[THE RECORDS]

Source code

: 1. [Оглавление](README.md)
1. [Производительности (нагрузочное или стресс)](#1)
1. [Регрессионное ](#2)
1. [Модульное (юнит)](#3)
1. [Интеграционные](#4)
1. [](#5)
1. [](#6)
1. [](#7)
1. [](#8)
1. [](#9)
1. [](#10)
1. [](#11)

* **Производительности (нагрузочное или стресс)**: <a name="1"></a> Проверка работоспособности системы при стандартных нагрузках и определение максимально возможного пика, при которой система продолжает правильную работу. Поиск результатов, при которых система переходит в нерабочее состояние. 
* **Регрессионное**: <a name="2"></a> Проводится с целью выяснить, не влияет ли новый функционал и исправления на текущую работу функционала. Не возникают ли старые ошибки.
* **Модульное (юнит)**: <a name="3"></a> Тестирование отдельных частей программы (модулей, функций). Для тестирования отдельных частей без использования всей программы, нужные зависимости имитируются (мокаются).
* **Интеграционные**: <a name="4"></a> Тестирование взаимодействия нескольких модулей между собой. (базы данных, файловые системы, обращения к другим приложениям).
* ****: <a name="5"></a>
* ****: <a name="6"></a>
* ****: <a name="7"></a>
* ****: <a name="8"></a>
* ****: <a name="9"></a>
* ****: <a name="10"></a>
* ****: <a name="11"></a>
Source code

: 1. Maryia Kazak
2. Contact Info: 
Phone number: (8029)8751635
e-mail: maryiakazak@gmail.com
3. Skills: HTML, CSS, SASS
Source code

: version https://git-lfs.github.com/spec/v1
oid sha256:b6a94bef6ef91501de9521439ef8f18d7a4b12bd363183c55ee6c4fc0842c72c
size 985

[/THE RECORDS]

Update the records so that "Skills" is replaced with "Core skills" everywhere it occurs, and leave everything else unchanged.

Source code

: 1. [Оглавление](README.md)
1. [Производительности (нагрузочное или стресс)](#1)
1. [Регрессионное ](#2)
1. [Модульное (юнит)](#3)
1. [Интеграционные](#4)
1. [](#5)
1. [](#6)
1. [](#7)
1. [](#8)
1. [](#9)
1. [](#10)
1. [](#11)

* **Производительности (нагрузочное или стресс)**: <a name="1"></a> Проверка работоспособности системы при стандартных нагрузках и определение максимально возможного пика, при которой система продолжает правильную работу. Поиск результатов, при которых система переходит в нерабочее состояние. 
* **Регрессионное**: <a name="2"></a> Проводится с целью выяснить, не влияет ли новый функционал и исправления на текущую работу функционала. Не возникают ли старые ошибки.
* **Модульное (юнит)**: <a name="3"></a> Тестирование отдельных частей программы (модулей, функций). Для тестирования отдельных частей без использования всей программы, нужные зависимости имитируются (мокаются).
* **Интеграционные**: <a name="4"></a> Тестирование взаимодействия нескольких модулей между собой. (базы данных, файловые системы, обращения к другим приложениям).
* ****: <a name="5"></a>
* ****: <a name="6"></a>
* ****: <a name="7"></a>
* ****: <a name="8"></a>
* ****: <a name="9"></a>
* ****: <a name="10"></a>
* ****: <a name="11"></a>
Source code

: 1. Maryia Kazak
2. Contact Info: 
Phone number: (8029)8751635
e-mail: maryiakazak@gmail.com
3. Core skills: HTML, CSS, SASS
Source code

: version https://git-lfs.github.com/spec/v1
oid sha256:b6a94bef6ef91501de9521439ef8f18d7a4b12bd363183c55ee6c4fc0842c72c
size 985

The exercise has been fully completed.